▼

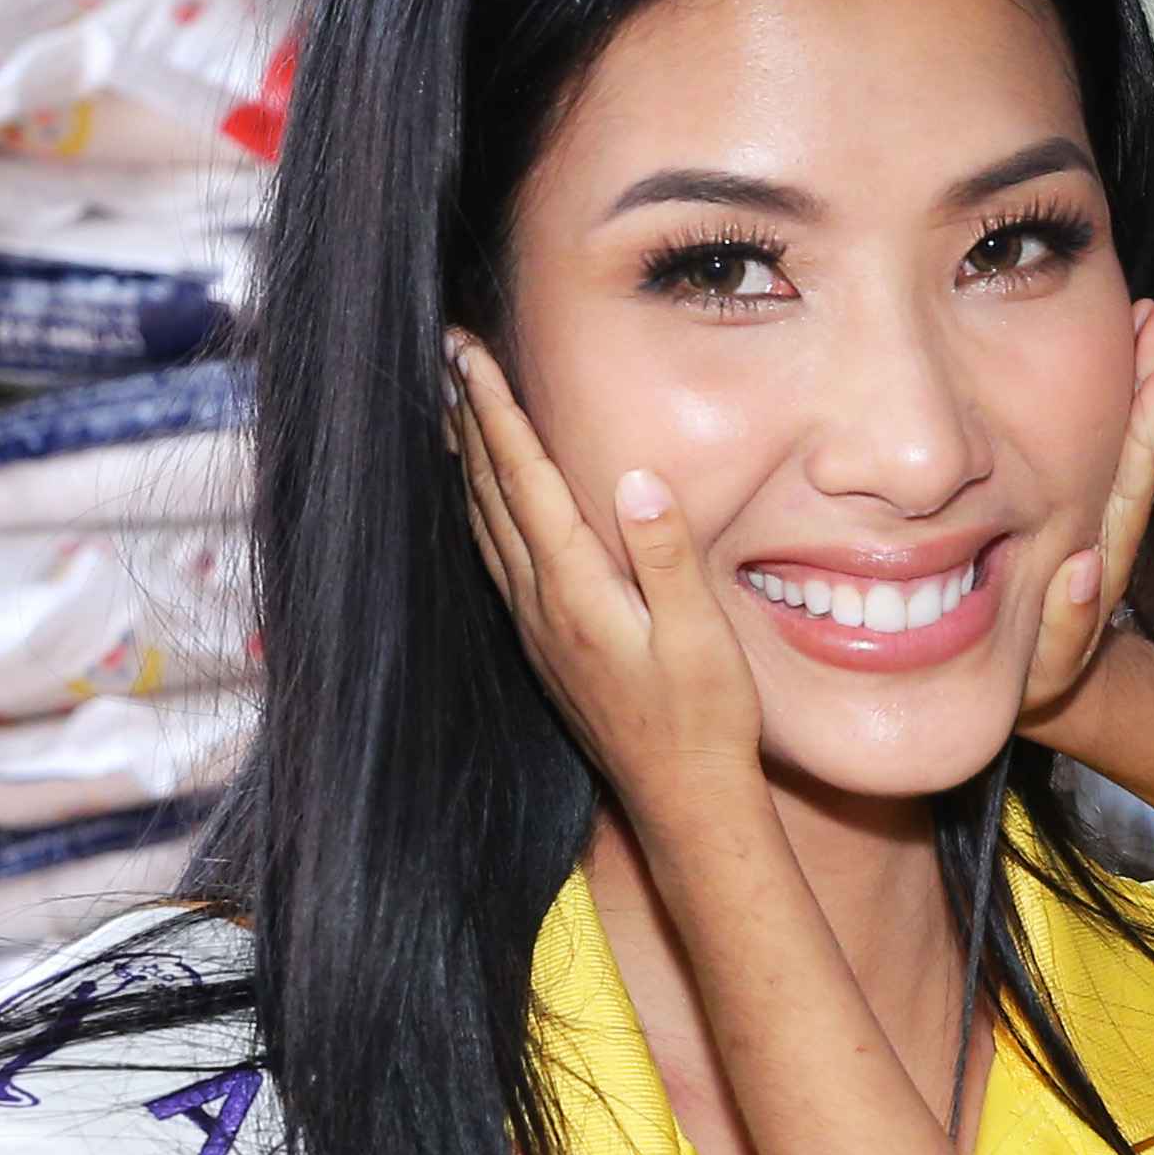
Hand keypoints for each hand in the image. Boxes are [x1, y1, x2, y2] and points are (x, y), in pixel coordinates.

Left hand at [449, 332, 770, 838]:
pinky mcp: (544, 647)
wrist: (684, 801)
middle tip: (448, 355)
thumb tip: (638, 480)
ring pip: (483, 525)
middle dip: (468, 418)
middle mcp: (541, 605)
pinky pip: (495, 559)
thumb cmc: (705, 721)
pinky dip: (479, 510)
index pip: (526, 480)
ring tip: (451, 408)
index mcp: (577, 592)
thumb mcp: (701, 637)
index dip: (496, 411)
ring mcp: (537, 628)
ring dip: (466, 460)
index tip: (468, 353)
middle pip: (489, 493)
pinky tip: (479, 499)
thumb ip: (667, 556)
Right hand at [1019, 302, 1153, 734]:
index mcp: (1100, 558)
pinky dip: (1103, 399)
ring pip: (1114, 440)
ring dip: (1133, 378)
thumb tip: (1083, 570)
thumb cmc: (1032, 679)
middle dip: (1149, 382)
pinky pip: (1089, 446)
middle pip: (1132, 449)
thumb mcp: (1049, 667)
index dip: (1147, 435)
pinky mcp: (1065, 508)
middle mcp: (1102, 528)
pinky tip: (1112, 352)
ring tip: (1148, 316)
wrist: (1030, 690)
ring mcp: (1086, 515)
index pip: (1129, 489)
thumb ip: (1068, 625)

▲

Requirement: Copy every line above in which the string "index" shows up.

Exercise solution:
index pip: (526, 480)
index mcp: (577, 592)
index dip: (496, 411)
index tip: (468, 353)
index mcp: (1100, 558)
index dip: (1147, 435)
index pip: (1129, 489)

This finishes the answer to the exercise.